Plasmon mode as a detection of the chiral anomaly in Weyl semimetals

Weyl semimetals are one kind of three-dimensional gapless semimetal with nontrivial topology in the momentum space. The chiral anomaly in Weyl semimetals manifests as a charge imbalance between the Weyl nodes of opposite chiralities induced by parallel electric and magnetic fields. We investigate the chiral anomaly effect on the plasmon mode in both intrinsic and doped Weyl semimetals within the random phase approximation. We prove that the chiral anomaly gives rise to a different plasmon mode in intrinsic Weyl semimetals. We also find the chiral anomaly leads to some exotic properties in the plasmon dispersion in doped Weyl semimetals. Consequently, the unconventional plasmon mode acts as a signature of the chiral anomaly in Weyl semimetals, by which the spectrum of plasmon provides a proper way to detect the Lifshitz transition.

Figure 1

The distribution of electrons in the two Weyl nodes $\chi =\pm$ induced by the chiral anomaly $\left(\mathbf{E}·\mathbf{B}\ne 0\right)$ in undoped Weyl SMs.

Figure 2

Plasmon modes in undoped 3D Weyl SMs with chiral anomaly, i.e., $\mathbf{E}·\mathbf{B}\ne 0$ are calculated within the RPA. The red dotted-dashed line shows the long wavelength plasmon mode, the blue dashed line corresponds to the approximate solution obtained from Eq. (10), and the green solid line represents the exact solution of Eq. (9).
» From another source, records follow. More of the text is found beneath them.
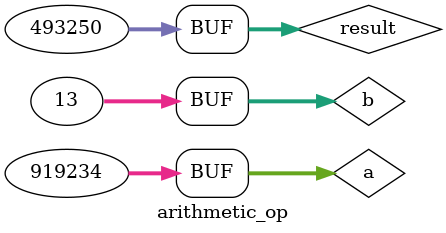
<source format=v>
module arithmetic_op ();

integer a=2, b=3, result;       //Integer is a 32bit signed value

//Monitor Values
initial begin
    $monitor("a=%0d, b=%0d, result=%0d", a, b , result);
end

//Generate Stimulus
initial begin
    result = a**b; #5;
    result = b**a; #5;

    a=177; b=12;
    result = a*b; #5;

    a=199; b=19;
    result = a/b; #5;
    result = a%b; #5;

    a=199; b=-19;
    result = a/b; #5;
    result = a%b; #5;

    a=4199; b=-2319;
    result = a+b; #5;

    a=19234; b=-16;
    result = a-b; #5;

    a=919234; b=13;
    result = a - (b*(2**15));


end
    
endmodule
</source>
The shaded area indicates the intraband and interband SPE regions [39].

Figure 3

(a) Equilibrium distribution of electrons in the two Weyl nodes without chiral anomaly $\left(\mathbf{E}·\mathbf{B}=0\right)$. (b) Fermi levels of the Weyl nodes shift away from the equilibrium position $\mu$ due to the chiral anomaly $\left(\mathbf{E}·\mathbf{B}\ne 0\right)$. ${\mu }_{\pm }$ are the resulting chirality-dependent chemical potentials.

Figure 4

(a) Energy-loss function for a series of values of $\gamma$ in doped Weyl SMs with the chiral anomaly. (b) Dependence of frequencies of the undamped plasmon mode on the ratio $\gamma$. The LT occurs at the turning point of the plasmon dispersion [39].